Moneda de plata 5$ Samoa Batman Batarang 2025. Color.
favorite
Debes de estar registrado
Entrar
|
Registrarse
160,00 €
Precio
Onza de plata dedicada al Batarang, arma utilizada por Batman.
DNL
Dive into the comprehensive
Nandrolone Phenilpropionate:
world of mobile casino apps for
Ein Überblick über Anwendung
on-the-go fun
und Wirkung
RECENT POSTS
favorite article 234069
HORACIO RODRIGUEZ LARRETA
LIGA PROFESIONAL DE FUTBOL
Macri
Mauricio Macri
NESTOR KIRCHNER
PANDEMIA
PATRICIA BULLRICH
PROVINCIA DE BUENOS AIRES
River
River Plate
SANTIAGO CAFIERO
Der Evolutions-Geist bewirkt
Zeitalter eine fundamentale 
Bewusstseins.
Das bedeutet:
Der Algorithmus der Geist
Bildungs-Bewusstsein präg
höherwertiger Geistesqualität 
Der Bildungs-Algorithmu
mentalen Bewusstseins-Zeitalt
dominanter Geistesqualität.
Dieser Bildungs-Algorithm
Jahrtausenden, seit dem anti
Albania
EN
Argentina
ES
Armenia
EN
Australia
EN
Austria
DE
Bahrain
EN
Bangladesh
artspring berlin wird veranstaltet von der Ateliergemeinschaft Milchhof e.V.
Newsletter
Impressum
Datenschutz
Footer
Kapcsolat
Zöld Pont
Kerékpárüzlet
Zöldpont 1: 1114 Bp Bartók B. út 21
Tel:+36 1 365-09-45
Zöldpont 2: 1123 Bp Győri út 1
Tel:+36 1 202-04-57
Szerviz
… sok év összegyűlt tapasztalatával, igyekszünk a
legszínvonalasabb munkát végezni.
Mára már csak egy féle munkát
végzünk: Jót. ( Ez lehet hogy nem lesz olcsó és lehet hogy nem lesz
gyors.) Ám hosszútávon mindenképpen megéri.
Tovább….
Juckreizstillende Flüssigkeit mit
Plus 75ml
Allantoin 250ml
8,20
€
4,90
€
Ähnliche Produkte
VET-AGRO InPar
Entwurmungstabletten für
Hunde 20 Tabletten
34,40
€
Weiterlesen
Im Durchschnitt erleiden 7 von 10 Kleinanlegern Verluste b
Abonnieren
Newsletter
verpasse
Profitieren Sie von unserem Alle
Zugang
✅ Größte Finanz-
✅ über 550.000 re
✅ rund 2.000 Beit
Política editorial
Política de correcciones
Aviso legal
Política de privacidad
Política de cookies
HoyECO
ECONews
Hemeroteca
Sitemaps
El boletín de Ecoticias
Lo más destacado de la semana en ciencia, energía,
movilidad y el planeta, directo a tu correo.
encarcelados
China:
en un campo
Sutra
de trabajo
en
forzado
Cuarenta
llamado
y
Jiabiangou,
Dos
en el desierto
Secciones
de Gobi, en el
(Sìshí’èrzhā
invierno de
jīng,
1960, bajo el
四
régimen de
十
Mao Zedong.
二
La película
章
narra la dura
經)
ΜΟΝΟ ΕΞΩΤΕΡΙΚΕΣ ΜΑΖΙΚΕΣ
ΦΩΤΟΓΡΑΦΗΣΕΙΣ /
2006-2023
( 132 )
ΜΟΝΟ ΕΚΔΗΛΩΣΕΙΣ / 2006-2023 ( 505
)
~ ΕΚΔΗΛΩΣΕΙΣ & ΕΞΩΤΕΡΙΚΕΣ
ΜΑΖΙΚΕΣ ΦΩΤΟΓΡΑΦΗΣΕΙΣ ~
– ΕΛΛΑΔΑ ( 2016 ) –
####################
**TO-DO ITEM**
Lay out the text from every row as a numbered list with one line per item, and leave out any blank lines.

**ANSWER BOX**
1. Moneda de plata 5$ Samoa Batman Batarang 2025. Color.
2. favorite
3. Debes de estar registrado
4. Entrar
5. |
6. Registrarse
7. 160,00 €
8. Precio
9. Onza de plata dedicada al Batarang, arma utilizada por Batman.
10. DNL
11. Dive into the comprehensive
12. Nandrolone Phenilpropionate:
13. world of mobile casino apps for
14. Ein Überblick über Anwendung
15. on-the-go fun
16. und Wirkung
17. RECENT POSTS
18. favorite article 234069
19. HORACIO RODRIGUEZ LARRETA
20. LIGA PROFESIONAL DE FUTBOL
21. Macri
22. Mauricio Macri
23. NESTOR KIRCHNER
24. PANDEMIA
25. PATRICIA BULLRICH
26. PROVINCIA DE BUENOS AIRES
27. River
28. River Plate
29. SANTIAGO CAFIERO
30. Der Evolutions-Geist bewirkt
31. Zeitalter eine fundamentale 
32. Bewusstseins.
33. Das bedeutet:
34. Der Algorithmus der Geist
35. Bildungs-Bewusstsein präg
36. höherwertiger Geistesqualität 
37. Der Bildungs-Algorithmu
38. mentalen Bewusstseins-Zeitalt
39. dominanter Geistesqualität.
40. Dieser Bildungs-Algorithm
41. Jahrtausenden, seit dem anti
42. Albania
43. EN
44. Argentina
45. ES
46. Armenia
47. EN
48. Australia
49. EN
50. Austria
51. DE
52. Bahrain
53. EN
54. Bangladesh
55. artspring berlin wird veranstaltet von der Ateliergemeinschaft Milchhof e.V.
56. Newsletter
57. Impressum
58. Datenschutz
59. Footer
60. Kapcsolat
61. Zöld Pont
62. Kerékpárüzlet
63. Zöldpont 1: 1114 Bp Bartók B. út 21
64. Tel:+36 1 365-09-45
65. Zöldpont 2: 1123 Bp Győri út 1
66. Tel:+36 1 202-04-57
67. Szerviz
68. … sok év összegyűlt tapasztalatával, igyekszünk a
69. legszínvonalasabb munkát végezni.
70. Mára már csak egy féle munkát
71. végzünk: Jót. ( Ez lehet hogy nem lesz olcsó és lehet hogy nem lesz
72. gyors.) Ám hosszútávon mindenképpen megéri.
73. Tovább….
74. Juckreizstillende Flüssigkeit mit
75. Plus 75ml
76. Allantoin 250ml
77. 8,20
78. €
79. 4,90
80. €
81. Ähnliche Produkte
82. VET-AGRO InPar
83. Entwurmungstabletten für
84. Hunde 20 Tabletten
85. 34,40
86. €
87. Weiterlesen
88. Im Durchschnitt erleiden 7 von 10 Kleinanlegern Verluste b
89. Abonnieren
90. Newsletter
91. verpasse
92. Profitieren Sie von unserem Alle
93. Zugang
94. ✅ Größte Finanz-
95. ✅ über 550.000 re
96. ✅ rund 2.000 Beit
97. Política editorial
98. Política de correcciones
99. Aviso legal
100. Política de privacidad
101. Política de cookies
102. HoyECO
103. ECONews
104. Hemeroteca
105. Sitemaps
106. El boletín de Ecoticias
107. Lo más destacado de la semana en ciencia, energía,
108. movilidad y el planeta, directo a tu correo.
109. encarcelados
110. China:
111. en un campo
112. Sutra
113. de trabajo
114. en
115. forzado
116. Cuarenta
117. llamado
118. y
119. Jiabiangou,
120. Dos
121. en el desierto
122. Secciones
123. de Gobi, en el
124. (Sìshí’èrzhā
125. invierno de
126. jīng,
127. 1960, bajo el
128. 四
129. régimen de
130. 十
131. Mao Zedong.
132. 二
133. La película
134. 章
135. narra la dura
136. 經)
137. ΜΟΝΟ ΕΞΩΤΕΡΙΚΕΣ ΜΑΖΙΚΕΣ
138. ΦΩΤΟΓΡΑΦΗΣΕΙΣ /
139. 2006-2023
140. ( 132 )
141. ΜΟΝΟ ΕΚΔΗΛΩΣΕΙΣ / 2006-2023 ( 505
142. )
143. ~ ΕΚΔΗΛΩΣΕΙΣ & ΕΞΩΤΕΡΙΚΕΣ
144. ΜΑΖΙΚΕΣ ΦΩΤΟΓΡΑΦΗΣΕΙΣ ~
145. – ΕΛΛΑΔΑ ( 2016 ) –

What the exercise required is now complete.